> **TEXT SEGMENT**
It doesn’t happen often but sometimes a show comes along and prompts the honest response: I haven’t seen anything quite like that before. Such is the case with Sing For Your Life, a roadkill taxidermy cabaret musical on this week as part of Vault Festival in Waterloo. Novelty is no guarantee of quality, of course, and the show isn’t an unalloyed joy. But it’s on to something, and it’s definitely different.
Sing For Your Life is the creation of Charlie Tuesday Gates, a taxidermy artist who, the press bumph tells me, has created pieces for Elton John and Beyoncé. Gates has exhibited work at the Vaults gallery, a space that opened last year in a set of railway arches off Leake Street (aka my beloved graffiti tunnel), just across from where the Old Vic Tunnels used to be, and has since expanded to become an exciting live venue with a handful of performance spaces and a couple of bars. It was the home of both the Mimetic festival in November and its own six-week Vault Festival, which ends on Sunday; both buzzy, ambitious undertakings with an emphasis on non-traditional performance and a mini-Edinburgh feel.
The venue clearly likes Gates’s style: Sing For Your Life is the Vaults’ very first in-house production and applies elements of her art practice to a story that sits somewhere in between Pinocchio and Battleship Potemkin, with shades of Meet the Feebles and American Horror Story: Freak Show. Our hero is a literal underdog – a perky but neglected young pooch who finds himself drawn into a strange underground cabaret company comprising a badger, a fox, a cat, three chickens, four squirrels and a mink (I think). Short on punters but long on indignation and razzmatazz, they sing their struggle in a bid to recruit our hero to their liberationist cause.

(Data lines)
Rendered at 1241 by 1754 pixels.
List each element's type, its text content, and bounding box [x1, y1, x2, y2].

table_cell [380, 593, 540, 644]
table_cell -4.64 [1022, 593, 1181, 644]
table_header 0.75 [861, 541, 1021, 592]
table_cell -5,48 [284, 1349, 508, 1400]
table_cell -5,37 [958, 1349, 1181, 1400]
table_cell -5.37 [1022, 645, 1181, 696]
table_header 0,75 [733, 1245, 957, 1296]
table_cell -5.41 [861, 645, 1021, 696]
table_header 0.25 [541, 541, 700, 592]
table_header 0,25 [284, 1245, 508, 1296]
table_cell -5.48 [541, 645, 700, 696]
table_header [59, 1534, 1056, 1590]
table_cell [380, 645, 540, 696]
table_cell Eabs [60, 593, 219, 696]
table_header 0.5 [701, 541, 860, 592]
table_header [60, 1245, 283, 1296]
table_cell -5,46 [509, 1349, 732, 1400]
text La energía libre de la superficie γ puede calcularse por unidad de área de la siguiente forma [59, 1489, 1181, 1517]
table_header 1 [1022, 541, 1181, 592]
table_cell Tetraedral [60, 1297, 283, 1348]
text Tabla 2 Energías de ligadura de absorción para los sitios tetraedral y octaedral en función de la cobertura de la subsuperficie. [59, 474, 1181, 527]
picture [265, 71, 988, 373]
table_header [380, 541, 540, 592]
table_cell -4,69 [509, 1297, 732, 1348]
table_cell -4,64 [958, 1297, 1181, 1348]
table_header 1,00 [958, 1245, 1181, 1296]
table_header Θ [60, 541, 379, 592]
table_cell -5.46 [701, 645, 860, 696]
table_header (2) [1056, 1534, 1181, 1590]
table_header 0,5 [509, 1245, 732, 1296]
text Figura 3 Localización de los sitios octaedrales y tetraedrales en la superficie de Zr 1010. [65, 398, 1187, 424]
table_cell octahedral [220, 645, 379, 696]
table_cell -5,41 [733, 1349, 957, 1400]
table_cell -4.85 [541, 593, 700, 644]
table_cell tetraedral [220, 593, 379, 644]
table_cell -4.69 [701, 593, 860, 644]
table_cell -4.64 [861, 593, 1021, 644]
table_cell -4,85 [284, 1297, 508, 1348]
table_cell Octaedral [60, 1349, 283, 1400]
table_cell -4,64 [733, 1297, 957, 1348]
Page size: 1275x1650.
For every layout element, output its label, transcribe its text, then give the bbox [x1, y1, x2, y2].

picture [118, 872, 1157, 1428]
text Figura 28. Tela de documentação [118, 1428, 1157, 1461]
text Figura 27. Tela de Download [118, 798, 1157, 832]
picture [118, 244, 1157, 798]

> **YOUR GOAL**
Quote the theater review word for word, from "It doesn’t happen" to "it’s definitely different.".

> **EXERCISE SOLUTION**
It doesn’t happen often but sometimes a show comes along and prompts the honest response: I haven’t seen anything quite like that before. Such is the case with Sing For Your Life, a roadkill taxidermy cabaret musical on this week as part of Vault Festival in Waterloo. Novelty is no guarantee of quality, of course, and the show isn’t an unalloyed joy. But it’s on to something, and it’s definitely different.